La decisión de Washington puso fin a una jornada que había comenzado con fuertes caídas generalizadas. El crudo, que había superado los 110 dólares por barril ante el temor a una escalada bélica, cayó bruscamente por debajo de los 100 dólares. Al mismo tiempo, índices como el Ibex 35 pasaron de pérdidas significativas a ganancias destacadas, reflejando un cambio radical en el sentimiento inversor.
La volatilidad marcó toda la sesión. Inicialmente, la tensión geopolítica —con amenazas cruzadas entre Estados Unidos e Irán por el control del estrecho de Ormuz— había provocado ventas masivas en bolsa, deuda y materias primas, beneficiando principalmente al dólar como activo refugio.

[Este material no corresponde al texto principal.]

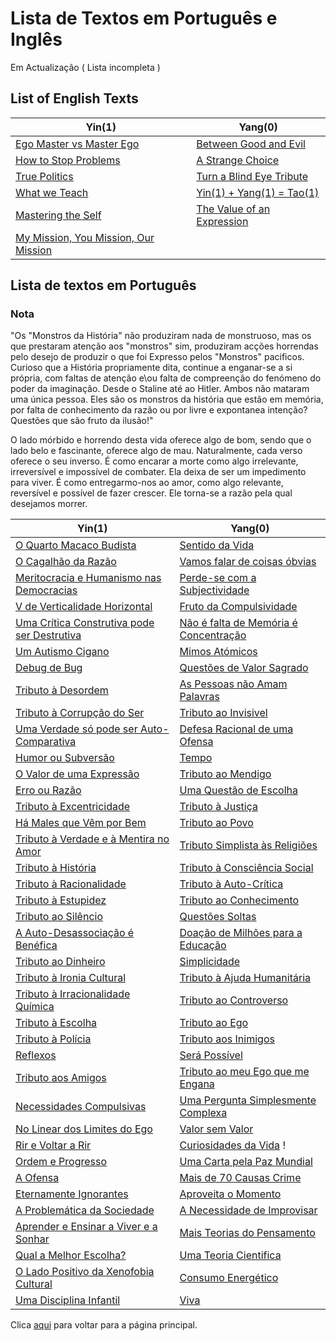 # Lista de Textos em Português e Inglês

Em Actualização ( Lista incompleta )

## List of English Texts

| Yin(1)                                           | Yang(0)                                                          |
| ------------------------------------------------ | ---------------------------------------------------------------- |
| [Ego Master vs Master Ego](./en/EgoMasters.md)   | [Between Good and Evil](./en/Between_Good_Evil.md)               |
| [How to Stop Problems](./en/Stop_Problems.md)    | [A Strange Choice](./en/Strange_Choice.md)                       |
| [True Politics](./en/True_Politics.md)           | [Turn a Blind Eye Tribute](./en/Turn_Eyes_Blind.md)              |
| [What we Teach](./en/What_We_Teadch.md)          | [Yin(1) + Yang(1) = Tao(1)](./en/Yin_Yang_Tao.md)                |
| [Mastering the Self](./en/Mastering_the_Self.md) | [The Value of an Expression](./en/The_Value_of_an_Expression.md) |
| [My Mission, You Mission, Our Mission](./en/Mission.md) | | 

## Lista de textos em Português

### Nota

"Os "Monstros da História" não produziram nada de monstruoso, mas os que prestaram atenção aos "monstros" sim, produziram acções horrendas pelo desejo de produzir o que foi Expresso pelos "Monstros" pacificos. Curioso que a História propriamente dita, continue a enganar-se a si própria, com faltas de atenção e\ou falta de compreenção do fenómeno do poder da imaginação. Desde o Staline até ao Hitler. Ambos não mataram uma única pessoa. Eles são os monstros da história que estão em memória, por falta de conhecimento da razão ou por livre e expontanea intenção? Questões que são fruto da ilusão!"

O lado mórbido e horrendo desta vida oferece algo de bom, sendo que o lado belo e fascinante, oferece algo de mau. Naturalmente, cada verso oferece o seu inverso. É como encarar a morte como algo irrelevante, irreversível e impossível de combater. Ela deixa de ser um impedimento para viver. É como entregarmo-nos ao amor, como algo relevante, reversível e possível de fazer crescer. Ele torna-se a razão pela qual desejamos morrer.

| Yin(1)                                                                                     | Yang(0)                                                                |
| ------------------------------------------------------------------------------------------ | ---------------------------------------------------------------------- |
| [O Quarto Macaco Budista](./pt/O_4_Macaco_Budista.md)                                      | [Sentido da Vida](./pt/Sentido_da_Vida.md)                             |
| [O Cagalhão da Razão](./pt/O_Cagalhão_Da_Razão.md)                                         | [Vamos falar de coisas óbvias](./pt/Vamos_falar_de_coisas_obvias.md)   |
| [Meritocracia e Humanismo nas Democracias](./pt/Meritocracia_e_Humanismo_na_Democracia.md) | [Perde-se com a Subjectividade](./pt/Perde-se_com_a_subjectividade.md) |
| [V de Verticalidade Horizontal](./pt/V_de_verticalidade_horizontal.md)                     | [Fruto da Compulsividade](./pt/Fruto_da_Compulsividade.md)             |
| [Uma Crítica Construtiva pode ser Destrutiva](./pt/Critica_construtiva_destrutiva.md)      | [Não é falta de Memória é Concentração](./pt/Falta_de_Memoria.md)      |
| [Um Autismo Cigano](./pt/Autismo_Cigano.md)                                                | [Mimos Atómicos](./pt/Mimos_Atomicos.md)                               |
| [Debug de Bug](./pt/Debug_the_Bug.md)                                                      | [Questões de Valor Sagrado](./pt/Questoes_de_valor_sagrado.md)         |
| [Tributo à Desordem](./pt/Tributo_a_Desordem.md)                                           | [As Pessoas não Amam Palavras](./pt/Pessoas_nao_amam_palavras.md)      |
| [Tributo à Corrupção do Ser](./pt/Corrupcao_do_ser.md)                                     | [Tributo ao Invisivel](./pt/Tributo_ao_Invisivel.md)                   |
| [Uma Verdade só pode ser Auto-Comparativa](./pt/Verdade_auto_comparativa.md)               | [Defesa Racional de uma Ofensa](./pt/Defesa_Racional_Ofensa.md)        |
| [Humor ou Subversão](./pt/Humor_Subversao.md)                                              | [Tempo](./pt/Tempo.md)                                                 |
| [O Valor de uma Expressão](./pt/Valor_Expressao.md)                                        | [Tributo ao Mendigo](./pt/Mendigar.md)                                 |
| [Erro ou Razão](./pt/Erro_ou_Razao.md)                                                     | [Uma Questão de Escolha](./pt/Questao_de_Escolha.md)                   |
| [Tributo à Excentricidade](./pt/Excentricidade.md)                                         | [Tributo à Justiça](./pt/Justica.md)                                   |
| [Há Males que Vêm por Bem](./pt/Males_Bem.md)                                              | [Tributo ao Povo](./pt/Povo.md)                                        |
| [Tributo à Verdade e à Mentira no Amor](./pt/Verdade_Mentira_Amor.md)                      | [Tributo Simplista às Religiões](./pt/Religiao.md)                     |
| [Tributo à História](./pt/Historia.md)                                                     | [Tributo à Consciência Social](./pt/Consciencia_Social.md)             |
| [Tributo à Racionalidade](./pt/Racionalidade.md)                                           | [Tributo à Auto-Crítica](./pt/Auto_Critica.md)                         |
| [Tributo à Estupidez](./pt/Estupidez.md)                                                   | [Tributo ao Conhecimento](./pt/Conhecimento.md)                        |
| [Tributo ao Silêncio](./pt/Silencio.md)                                                    | [Questões Soltas](./pt/Questoes_Soltas.md)                             |
| [A Auto-Desassociação é Benéfica](./pt/Desassocia.md)                                      | [Doação de Milhões para a Educação](./pt/Milhoes_Educa.md)             |
| [Tributo ao Dinheiro](./pt/Dinheiro.md)                                                    | [Simplicidade](./pt/Simplicidade.md)                                   |
| [Tributo à Ironia Cultural](./pt/Ironia_Cultural.md)                                       | [Tributo à Ajuda Humanitária](./pt/Ajuda_Humanitaria.md)               |
| [Tributo à Irracionalidade Química](./pt/Irracionalidade_Quimica.md)                       | [Tributo ao Controverso](./pt/Controverso.md)                          |
| [Tributo à Escolha](./pt/Escolha.md)                                                       | [Tributo ao Ego](./pt/Ego.md)                                          |
| [Tributo à Polícia](./pt/Policia.md)                                                       | [Tributo aos Inimigos](./pt/Inimigos.md)                               |
| [Reflexos](./pt/Reflexos.md)                                                               | [Será Possível](./pt/Possivel.md)                                      |
| [Tributo aos Amigos](./pt/Amigos.md)                                                       | [Tributo ao meu Ego que me Engana](./pt/Engana_Ego.md)                 |
| [Necessidades Compulsivas](./pt/Necessidades.md)                                           | [Uma Pergunta Simplesmente Complexa](./pt/Pergunta_Complexa.md)        |
| [No Linear dos Limites do Ego](./pt/Limites_Ego.md)                                        | [Valor sem Valor](./pt/Valor_sem_Valor.md)                             |
| [Rir e Voltar a Rir](./pt/Rir.md)                                                          | [Curiosidades da Vida](./pt/Curiosidade_Vida.md) !                     |
| [Ordem e Progresso](./pt/Ordem_Progresso.md)                                               | [Uma Carta pela Paz Mundial](./pt/Carta_Paz_Mundial.md)                |
| [A Ofensa](./pt/A_Ofensa.md)                                                               | [Mais de 70 Causas Crime](./pt/70_Causas_Crime.md)                     |
| [Eternamente Ignorantes](./pt/Eternamente_Ignorantes.md)                                   | [Aproveita o Momento](./pt/Aproveita_o_Momento.md)                     |
| [A Problemática da Sociedade](./pt/A_Problematica_da_Sociedade.md)                         | [A Necessidade de Improvisar](./pt/A_necessidade_de_Improvisar)        |
| [Aprender e Ensinar a Viver e a Sonhar](./pt/Aprender_Ensinar_Viver_Sonhar.md)             | [Mais Teorias do Pensamento](./pt/Mais_teorias_do_pensamento.md)       |
| [Qual a Melhor Escolha?](./pt/Qual_a_Melhor_Escolha.md)                                    | [Uma Teoria Cientifica](./pt/Uma_Teoria_Cientifica.md)                 |
| [O Lado Positivo da Xenofobia Cultural](./pt/O_Lado_Positivo.md)                           | [Consumo Energético](./pt/Consumo_Energetico.md)                       |
| [Uma Disciplina Infantil](./pt/Uma_Disciplina_Infantil.md) | [Viva](./pt/Viva.md) | 

Clica [aqui](../README.md) para voltar para a página principal.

Sin embargo, el anuncio de Trump, que aseguró la existencia de conversaciones “muy positivas y productivas” con Teherán, revirtió esa tendencia de forma abrupta.
Aun así, la reacción del mercado se moderó parcialmente tras las primeras respuestas desde Irán, que negó contactos directos o indirectos con Washington. Pese a ello, el balance final fue claramente positivo: los futuros de Wall Street pasaron de anticipar caídas a prever subidas cercanas al 3%, mientras el precio del gas también redujo su presión.
Este tipo de cambios de rumbo no son nuevos en la presidencia de Trump. De hecho, en los mercados se ha popularizado el término “TACO” (Trump Always Chickens Out) para describir episodios en los que el mandatario da marcha atrás en decisiones que generan inestabilidad. Situaciones similares se han producido anteriormente con medidas arancelarias o decisiones relacionadas con la política monetaria.
En cifras concretas, el barril de Brent llegó a desplomarse hasta un 15% en apenas tres minutos, mientras el Ibex 35 subía más de un 4% en ese mismo intervalo. Entre los valores más afectados, compañías energéticas como Repsol registraron fuertes caídas, mientras aerolíneas como IAG se beneficiaron del descenso del crudo.
En Estados Unidos, la reacción también fue positiva: el Dow Jones avanzó cerca de un 2%, el S&P 500 superó el 1,5% y el Nasdaq se acercó al 2% tras la apertura, consolidando el rebote global tras una jornada marcada por la incertidumbre.